▸ **MATERIAL TO PROCESS**:
========
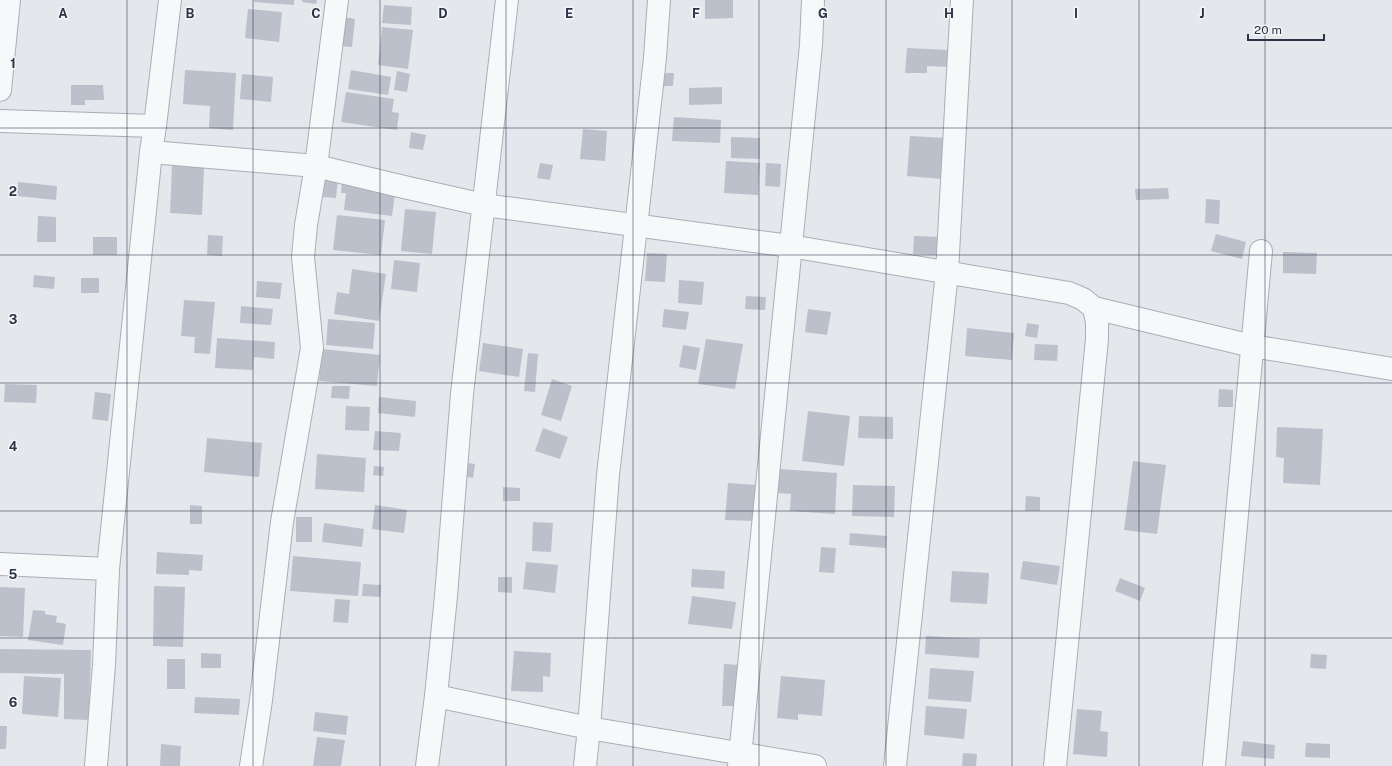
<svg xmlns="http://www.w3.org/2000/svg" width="1392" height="766" font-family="'Public Sans',sans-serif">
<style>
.building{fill:#bbc0ca}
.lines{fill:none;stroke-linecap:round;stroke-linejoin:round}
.minor-casing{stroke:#a9aeb7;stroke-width:24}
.minor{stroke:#f7f8fa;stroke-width:22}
.grid{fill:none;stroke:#2b3445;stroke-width:1;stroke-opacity:0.55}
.grid-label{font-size:13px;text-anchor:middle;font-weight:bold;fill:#2b3445;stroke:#f4f6f9;stroke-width:3;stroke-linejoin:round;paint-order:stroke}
</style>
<rect width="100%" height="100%" fill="#e4e7ec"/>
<g class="building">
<path d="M254,0H294V5L254,2Z"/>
<path d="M302,0H317L316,4L302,2Z"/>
<path d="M705,0H733V18L705,19Z"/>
<path d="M384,5L412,7L411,25L382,23Z"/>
<path d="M248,9L282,12L279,42L245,38Z"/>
<path d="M344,17L355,19L352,47L341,46Z"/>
<path d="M382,27L413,30L408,69L378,65Z"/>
<path d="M907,48L949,50V67L927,66V73H905Z"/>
<path d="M185,70L236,73L233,130L209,128L210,106L183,104Z"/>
<path d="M351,70L391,77L388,95L348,89Z"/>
<path d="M397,71L410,74L407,92L394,90Z"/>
<path d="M661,73H674L673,86H660Z"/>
<path d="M242,74L273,77L271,102L240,99Z"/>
<path d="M71,85H103L104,100H85V105H71Z"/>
<path d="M722,87V104L689,105V88Z"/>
<path d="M346,92L394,99L392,112L399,113L397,130L341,122Z"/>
<path d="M674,117L721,120L720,143L672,141Z"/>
<path d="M583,129L607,131L605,161L580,159Z"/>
<path d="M411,132L426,135L423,150L409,148Z"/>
<path d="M910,136L944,138L942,179L907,176Z"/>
<path d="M731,137L760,138V159L731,158Z"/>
<path d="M726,161L760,163L758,195L724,193Z"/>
<path d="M540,163L553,165L550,180L537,178Z"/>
<path d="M766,163L781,164L780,187L765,186Z"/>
<path d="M172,166L204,167L202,215L170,213Z"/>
<path d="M324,178L338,179L336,198L323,197Z"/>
<path d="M342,180L396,187L392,216L344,210L346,193H341Z"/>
<path d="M18,182L57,186L56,200L17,196Z"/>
<path d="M1168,188L1169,199L1136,200L1135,189Z"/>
<path d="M1206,199L1220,200L1219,224L1205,223Z"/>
<path d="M405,209L436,212L432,254L401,251Z"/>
<path d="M337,215L385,220L381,255L333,250Z"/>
<path d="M38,216L56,217V242H37Z"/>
<path d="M1216,234L1246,242L1242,259L1211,251Z"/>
<path d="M208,235L223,236L222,256L207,255Z"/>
<path d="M914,236L942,237L941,255L913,254Z"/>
<rect x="93" y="237" width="24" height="18"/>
<path d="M1283,252L1317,253L1316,274L1283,273Z"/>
<path d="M647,253L667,254L665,282L645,281Z"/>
<path d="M394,260L420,263L417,292L391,289Z"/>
<path d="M352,269L386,274L379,321L334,314L337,292L349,294Z"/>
<path d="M34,275L55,277L54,289L33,287Z"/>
<rect x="81" y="278" width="18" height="15"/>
<path d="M679,280L704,282L702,305L678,303Z"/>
<path d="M257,281L282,283L280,299L256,297Z"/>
<path d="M746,296L766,297L765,310L745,309Z"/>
<path d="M184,300L215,302L210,354L194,353L195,337L181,336Z"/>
<path d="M241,306L273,309L271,325L240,323Z"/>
<path d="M664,309L689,312L686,330L662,327Z"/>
<path d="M808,309L831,312L827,335L805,332Z"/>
<path d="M328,319L375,323L373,349L326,345Z"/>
<path d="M1027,323L1039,325L1037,338L1025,336Z"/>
<path d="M967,328L1014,333L1012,360L965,356Z"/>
<path d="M217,338L275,342L274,359L254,357L253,370L215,368Z"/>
<path d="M706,339L743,344L735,389L698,384Z"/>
<path d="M483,343L523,349L519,377L479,371Z"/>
<path d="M1035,344L1058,345L1057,361L1034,360Z"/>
<path d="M683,345L700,348L696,370L679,367Z"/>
<path d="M322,349L380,355L377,386L319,381Z"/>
<path d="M528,353L538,354L535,392L524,391Z"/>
<path d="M552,379L572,386L561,421L541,415Z"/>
<path d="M5,384L37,385L36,403L4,402Z"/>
<path d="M332,386H350L349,399L331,398Z"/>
<path d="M1219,389L1233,390V407H1218Z"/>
<path d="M95,392L111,394L108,421L92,419Z"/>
<path d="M379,397L416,401L415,417L378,413Z"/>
<path d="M346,406L370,407L369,431L345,430Z"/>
<path d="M808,411L850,416L844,466L802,461Z"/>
<path d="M859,416L893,417V439L858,438Z"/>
<path d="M1277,427L1323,429L1320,485L1283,483L1284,458L1276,457Z"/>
<path d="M543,428L568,437L560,459L535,451Z"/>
<path d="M375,431L401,433L399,451L373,450Z"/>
<path d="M207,438L262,443L259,477L204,472Z"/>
<path d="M317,454L366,458L364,492L315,489Z"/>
<path d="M1133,461L1166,465L1157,534L1124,530Z"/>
<path d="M460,462L475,464L473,478L458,475Z"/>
<path d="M374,466L384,467L383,476L373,475Z"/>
<path d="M780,469L837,473L835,514L790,511L791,494L778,493Z"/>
<path d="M728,483L757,485L755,521L725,520Z"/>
<path d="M853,485L895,486L894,517L852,516Z"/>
<path d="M503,487L520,488V501H503Z"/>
<path d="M1026,496L1040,497V511H1025Z"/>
<path d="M190,505L202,506V524H190Z"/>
<path d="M375,505L407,510L404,533L372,529Z"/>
<rect x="296" y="517" width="16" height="25"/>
<path d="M533,522L553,523L551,552L532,551Z"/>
<path d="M324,523L364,529L362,547L322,542Z"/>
<path d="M850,533L887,536L886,548L849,545Z"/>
<path d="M821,547L836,548L834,573L819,572Z"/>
<path d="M157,552L203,555L202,571L189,570V575L156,574Z"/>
<path d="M293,556L361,562L358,596L290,591Z"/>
<path d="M1023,561L1060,566L1057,585L1020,579Z"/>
<path d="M526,562L558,565L555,593L523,589Z"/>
<path d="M692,569L725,571L724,589L691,587Z"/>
<path d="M952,571L989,573L987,604L950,602Z"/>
<path d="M498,577H512V593L498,592Z"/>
<path d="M1120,578L1145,588L1140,601L1115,591Z"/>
<path d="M363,584L381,585L380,597L362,596Z"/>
<path d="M154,586L185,587L183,647L153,646Z"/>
<path d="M0,587L25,588L23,637L0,636Z"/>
<path d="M692,596L736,602L732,629L688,624Z"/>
<path d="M335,599L350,600L348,623L333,622Z"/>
<path d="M33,610L45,611V614L57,616L56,622L66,624L63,645L28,640Z"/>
<path d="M926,636L980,639L979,658L925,654Z"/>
<path d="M0,649L91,650L89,720L64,719V674L0,673Z"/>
<path d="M514,651L551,653L550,677L543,676V692L511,691Z"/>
<path d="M201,653L221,654V668H201Z"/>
<path d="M1311,654L1327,655L1326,669L1310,668Z"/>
<rect x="167" y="659" width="18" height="30"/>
<path d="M724,664L739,665L737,706H722Z"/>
<path d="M930,668L974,671L971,702L928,699Z"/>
<path d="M24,676L61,678L58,717L22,714Z"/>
<path d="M781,676L825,680L822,716L798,714V720L777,718Z"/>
<path d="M195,697L240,699L239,715L194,713Z"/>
<path d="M926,706L967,709L964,739L924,735Z"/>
<path d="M1077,709L1102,711L1100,731L1108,732L1107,757L1073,754Z"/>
<path d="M315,712L348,716L346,735L313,731Z"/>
<path d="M0,726H7L6,749H0Z"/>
<path d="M317,737L345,740L341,766H313Z"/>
<path d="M1243,741L1275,745L1274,759L1241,756Z"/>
<path d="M1306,743L1330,744V758L1305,757Z"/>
<path d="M161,744L181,746L180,766H160Z"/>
<path d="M963,753L977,754L976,766H962Z"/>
</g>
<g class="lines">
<g class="minor-casing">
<g id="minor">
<path d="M0,90L9,0"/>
<path d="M0,121L155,126"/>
<path d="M151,152L316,166L404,187L484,205L790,246L1069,293L1083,299L1094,308L1252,346L1392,369"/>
<path d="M0,564L108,569"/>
<path d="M436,696L589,728L815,766"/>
<path d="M96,766L104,665L108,569L151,152L155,126L170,0"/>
<path d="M251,766L261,700L282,522L312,348L303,257L306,225L316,166L337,0"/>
<path d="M427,766L436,696L446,596L462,394L507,0"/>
<path d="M585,766L589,728L608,475L655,58L659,0"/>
<path d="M739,766L811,45L813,0"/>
<path d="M895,766L947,272L962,0"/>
<path d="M1055,766L1097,339V322L1094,308"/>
<path d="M1214,766L1261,251"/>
</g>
</g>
<use href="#minor" class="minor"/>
</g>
<path class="grid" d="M127,0V766M253,0V766M380,0V766M506,0V766M633,0V766M759,0V766M886,0V766M1012,0V766M1139,0V766M1265,0V766M0,128H1392M0,255H1392M0,383H1392M0,511H1392M0,638H1392"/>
<g class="grid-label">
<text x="63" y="18">A</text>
<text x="190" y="18">B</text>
<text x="316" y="18">C</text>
<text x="443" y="18">D</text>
<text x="569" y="18">E</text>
<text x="696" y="18">F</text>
<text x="823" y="18">G</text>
<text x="949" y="18">H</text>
<text x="1076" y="18">I</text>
<text x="1202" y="18">J</text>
<text x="13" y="68">1</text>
<text x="13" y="196">2</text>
<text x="13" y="324">3</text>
<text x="13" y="451">4</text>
<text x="13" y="579">5</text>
<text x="13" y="707">6</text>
</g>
<path d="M1248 34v6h76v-6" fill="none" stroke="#2b3445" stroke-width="2"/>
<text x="1254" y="34" font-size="12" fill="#2b3445" stroke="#f4f6f9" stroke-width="3" paint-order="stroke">20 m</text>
</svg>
========
▸ **WHAT THE TASK REQUIRES**:
Every line of the listing that includes the word "lines" belongs in the answer.

▸ **YOUR SOLUTION**:
.lines{fill:none;stroke-linecap:round;stroke-linejoin:round}
<g class="lines">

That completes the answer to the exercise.